Los ojos de Leah esquivaron a los de la Reina. Era incapaz de sostenerle la mirada. Pasó la lengua por sus labios resecos.
Rubí logró identificar el miedo en aquella loba. Rememorar momentos trágicos que todavía no sanaban debía resultar difícil.
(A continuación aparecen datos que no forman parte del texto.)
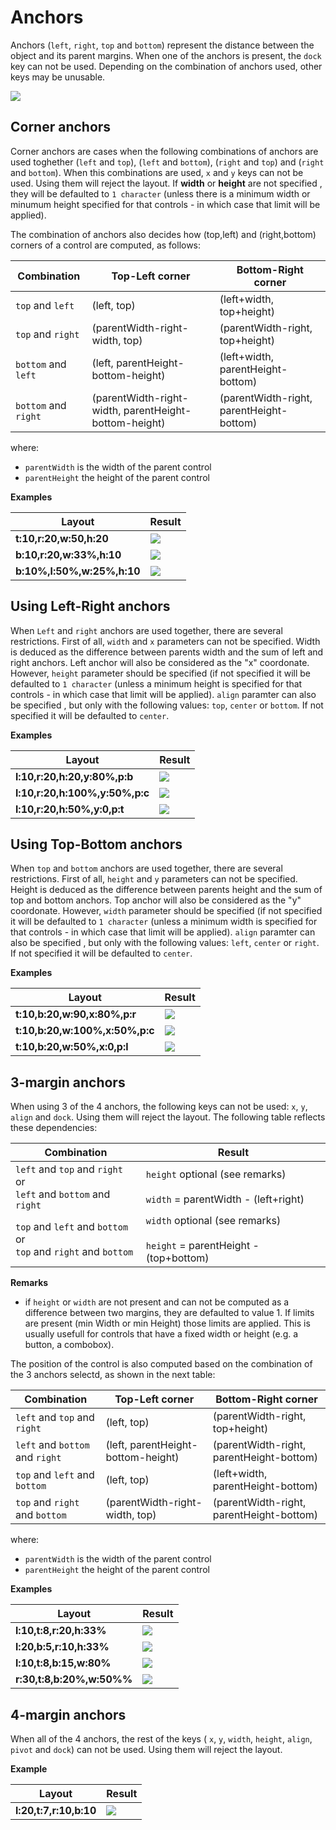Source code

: # Anchors

Anchors (`left`, `right`, `top` and `bottom`) represent the distance between the object and its parent margins. When one of the anchors is present, the `dock` key can not be used. Depending on the combination of anchors used, other keys may be unusable.

<img src="img/layout_anchors.png"/>

## Corner anchors


Corner anchors are cases when the following combinations of anchors are used toghether (`left` and `top`), (`left` and `bottom`), (`right` and `top`) and (`right` and `bottom`).
When this combinations are used, `x` and `y` keys can not be used. Using them will reject the layout.
If **width** or **height** are not specified , they will be defaulted to `1 character` (unless there is a minimum width or minumum height specified for that controls - in which case that limit will be applied).

The combination of anchors also decides how (top,left) and (right,bottom) corners of a control are computed, as follows:

| Combination          | Top-Left corner                                       | Bottom-Right corner                      |
| -------------------- | ----------------------------------------------------- | ---------------------------------------- |
| `top` and `left`     | (left, top)                                           | (left+width, top+height)                 |
| `top` and `right`    | (parentWidth-right-width, top)                        | (parentWidth-right, top+height)          |
| `bottom` and `left`  | (left, parentHeight-bottom-height)                    | (left+width, parentHeight-bottom)        |
| `bottom` and `right` | (parentWidth-right-width, parentHeight-bottom-height) | (parentWidth-right, parentHeight-bottom) |

where:
* `parentWidth` is the width of the parent control
* `parentHeight` the height of the parent control

**Examples**

| Layout                     | Result                                 |
| -------------------------- | -------------------------------------- |
| **t:10,r:20,w:50,h:20**    | <img src="img/layout_anchor_tr.png" /> |
| **b:10,r:20,w:33%,h:10**   | <img src="img/layout_anchor_br.png" /> |
| **b:10%,l:50%,w:25%,h:10** | <img src="img/layout_anchor_bl.png" /> |


## Using Left-Right anchors

When `Left` and `right` anchors are used together, there are several restrictions. First of all, `width`  and `x` parameters can not be specified. Width is deduced as the difference between parents width and the sum of left and right anchors. Left anchor will also be considered as the "x" coordonate.
However, `height` parameter should be specified (if not specified it will be defaulted to `1 character` (unless a minimum height is specified for that controls - in which case that limit will be applied).
`align` paramter can also be specified , but only with the following values: `top`, `center` or `bottom`. If not specified it will be defaulted to `center`.

**Examples**

| Layout                         | Result                                   |
| ------------------------------ | ---------------------------------------- |
| **l:10,r:20,h:20,y:80%,p:b**   | <img src="img/layout_anchor_lr_1.png" /> |
| **l:10,r:20,h:100%,y:50%,p:c** | <img src="img/layout_anchor_lr_2.png" /> |
| **l:10,r:20,h:50%,y:0,p:t**    | <img src="img/layout_anchor_lr_3.png" /> |

## Using Top-Bottom anchors

When `top` and `bottom` anchors are used together, there are several restrictions. First of all, `height` and `y` parameters can not be specified. Height is deduced as the difference between parents height and the sum of top and bottom anchors. Top anchor will also be considered as the "y" coordonate.
However, `width` parameter should be specified (if not specified it will be defaulted to `1 character` (unless a minimum width is specified for that controls - in which case that limit will be applied).
`align` paramter can also be specified , but only with the following values: `left`, `center` or `right`. If not specified it will be defaulted to `center`.

**Examples**

| Layout                         | Result                                   |
| ------------------------------ | ---------------------------------------- |
| **t:10,b:20,w:90,x:80%,p:r**   | <img src="img/layout_anchor_tb_1.png" /> |
| **t:10,b:20,w:100%,x:50%,p:c** | <img src="img/layout_anchor_tb_2.png" /> |
| **t:10,b:20,w:50%,x:0,p:l**    | <img src="img/layout_anchor_tb_3.png" /> |

## 3-margin anchors

When using 3 of the 4 anchors, the following keys can not be used: `x`, `y`, `align` and `dock`. Using them will reject the layout.
The following table reflects these dependencies:


| Combination                                                           | Result                                                                       |
| --------------------------------------------------------------------- | ---------------------------------------------------------------------------- |
| `left` and `top` and `right`<br>or<br>`left` and `bottom` and `right` | `height` optional (see remarks)<br><br>`width` = parentWidth - (left+right)  |
| `top` and `left` and `bottom`<br>or<br>`top` and `right` and `bottom` | `width` optional (see remarks)<br><br>`height` = parentHeight - (top+bottom) |

**Remarks** 
* if `height` or `width` are not present and can not be computed as a difference between two margins, they are defaulted to value 1. If limits are present (min Width or min Height) those limits are applied. This is usually usefull for controls that have a fixed width or height (e.g. a button, a combobox).

The position of the control is also computed based on the combination of the 3 anchors selectd, as shown in the next table:

| Combination                     | Top-Left corner                    | Bottom-Right corner                      |
| ------------------------------- | ---------------------------------- | ---------------------------------------- |
| `left` and `top` and `right`    | (left, top)                        | (parentWidth-right, top+height)          |
| `left` and `bottom` and `right` | (left, parentHeight-bottom-height) | (parentWidth-right, parentHeight-bottom) |
| `top` and `left` and `bottom`   | (left, top)                        | (left+width, parentHeight-bottom)        |
| `top` and `right` and `bottom`  | (parentWidth-right-width, top)     | (parentWidth-right, parentHeight-bottom) |

where:
* `parentWidth` is the width of the parent control
* `parentHeight` the height of the parent control

**Examples**


| Layout                    | Result                                  |
| ------------------------- | --------------------------------------- |
| **l:10,t:8,r:20,h:33%**   | <img src="img/layout_anchor_ltr.png" /> |
| **l:20,b:5,r:10,h:33%**   | <img src="img/layout_anchor_lbr.png" /> |
| **l:10,t:8,b:15,w:80%**   | <img src="img/layout_anchor_tlb.png" /> |
| **r:30,t:8,b:20%,w:50%%** | <img src="img/layout_anchor_trb.png" /> |


## 4-margin anchors

When all of the 4 anchors, the rest of the keys ( `x`, `y`, `width`, `height`, `align`, `pivot` and `dock`) can not be used. Using them will reject the layout.

**Example**

| Layout                 | Result                                   |
| ---------------------- | ---------------------------------------- |
| **l:20,t:7,r:10,b:10** | <img src="img/layout_anchor_tlbr.png" /> |
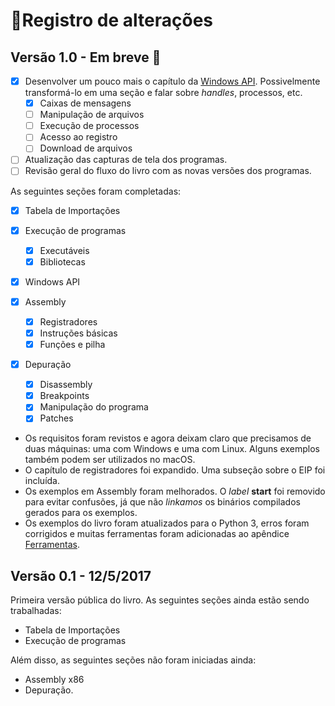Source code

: # 📝Registro de alterações

## Versão 1.0 - Em breve 🚀

* [x] Desenvolver um pouco mais o capítulo da [Windows API](../windows-api/). Possivelmente transformá-lo em uma seção e falar sobre _handles_, processos, etc.
  * [x] Caixas de mensagens
  * [ ] Manipulação de arquivos
  * [ ] Execução de processos
  * [ ] Acesso ao registro
  * [ ] Download de arquivos
* [ ] Atualização das capturas de tela dos programas.
* [ ] Revisão geral do fluxo do livro com as novas versões dos programas.

As seguintes seções foram completadas:

* [x] Tabela de Importações
* [x] Execução de programas
  * [x] Executáveis
  * [x] Bibliotecas
* [x] Windows API
* [x] Assembly
  * [x] Registradores
  * [x] Instruções básicas
  * [x] Funções e pilha
* [x] Depuração

  * [x] Disassembly
  * [x] Breakpoints
  * [x] Manipulação do programa
  * [x] Patches

* Os requisitos foram revistos e agora deixam claro que precisamos de duas máquinas: uma com Windows e uma com Linux. Alguns exemplos também podem ser utilizados no macOS.
* O capítulo de registradores foi expandido. Uma subseção sobre o EIP foi incluída.
* Os exemplos em Assembly foram melhorados. O _label_ **start** foi removido para evitar confusões, já que não _linkamos_ os binários compilados gerados para os exemplos.
* Os exemplos do livro foram atualizados para o Python 3, erros foram corrigidos e muitas ferramentas foram adicionadas ao apêndice [Ferramentas](../apendices/ferramentas.md).

## Versão 0.1 - 12/5/2017

Primeira versão pública do livro. As seguintes seções ainda estão sendo trabalhadas:

* Tabela de Importações
* Execução de programas

Além disso, as seguintes seções não foram iniciadas ainda:

* Assembly x86
* Depuração.

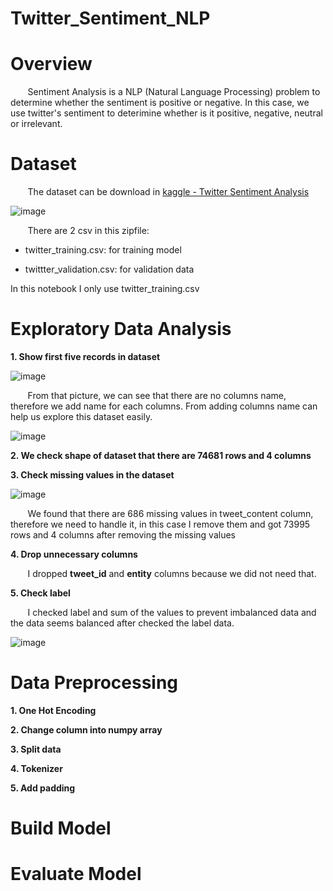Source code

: # Twitter_Sentiment_NLP

# Overview

&nbsp;&nbsp;&nbsp;&nbsp;&nbsp;&nbsp; Sentiment Analysis is a NLP (Natural Language Processing) problem to determine whether the sentiment is positive or negative. In this case, we use twitter's sentiment to deterimine whether is it positive, negative, neutral or irrelevant. 


# Dataset

&nbsp;&nbsp;&nbsp;&nbsp;&nbsp;&nbsp; The dataset can be download in [kaggle - Twitter Sentiment Analysis](https://www.kaggle.com/datasets/jp797498e/twitter-entity-sentiment-analysis)

![image](https://user-images.githubusercontent.com/91602612/199688554-a88fbb04-c571-46ce-bf69-2c0b2a92ec96.png)

&nbsp;&nbsp;&nbsp;&nbsp;&nbsp;&nbsp; There are 2 csv in this zipfile:

* twitter_training.csv: for training model

* twittter_validation.csv: for validation data

In this notebook I only use twitter_training.csv 


# Exploratory Data Analysis

**1. Show first five records in dataset**

![image](https://user-images.githubusercontent.com/91602612/199879543-e2eccbed-af7c-4d35-8862-0b072dd7e42d.png)

&nbsp;&nbsp;&nbsp;&nbsp;&nbsp;&nbsp; From that picture, we can see that there are no columns name, therefore we add name for each columns. From adding columns name can help us explore this dataset easily.

![image](https://user-images.githubusercontent.com/91602612/199879727-9232496f-d2e9-4df2-99b6-ff59a06044df.png)

**2. We check shape of dataset that there are 74681 rows and 4 columns**

**3. Check missing values in the dataset**

![image](https://user-images.githubusercontent.com/91602612/199882470-1edc3073-039e-49af-9134-2a42c9fc0a39.png)

&nbsp;&nbsp;&nbsp;&nbsp;&nbsp;&nbsp; We found that there are 686 missing values in tweet_content column, therefore we need to handle it, in this case I remove them and got 73995 rows and 4 columns after removing the missing values

**4. Drop unnecessary columns**

&nbsp;&nbsp;&nbsp;&nbsp;&nbsp;&nbsp; I dropped **tweet_id** and **entity** columns because we did not need that.

**5. Check label**

&nbsp;&nbsp;&nbsp;&nbsp;&nbsp;&nbsp; I checked label and sum of the values to prevent imbalanced data and the data seems balanced after checked the label data.

![image](https://user-images.githubusercontent.com/91602612/199883252-c7460ff8-d4a8-4975-b73f-8f31c582a514.png)

# Data Preprocessing

**1. One Hot Encoding**

**2. Change column into numpy array**

**3. Split data**

**4. Tokenizer**

**5. Add padding**

# Build Model

# Evaluate Model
—Me disculpo si mi pregunta resultó muy invasiva. —La Reina alisó la falda de su vestido con una sonrisa tan amable como triste.
—No, su majestad —se apresuró a decir Leah con desesperación—. No fue mi intención ofenderla. De verdad, discúlpeme.
—Tranquila. —Alzó las palmas en un gesto sereno—. No quiero que pierdas la calma. Me interesa ayudarte. Nada más que eso.
Leah no logró comprender del todo. Escuchó cada palabra de la Reina. Lo que la conflictuaba era el hecho de que le ofreciera su ayuda. ¿Por qué? ¿Para qué?
—M-muchas gracias, su majestad —respondió, sin querer ofenderla ni menospreciar su “ayuda”.
—¿Cómo se llama tu bebé?
Leah acarició su vientre. El rostro de su bebé cruzó su cabeza como un abrazo reconfortante al alma.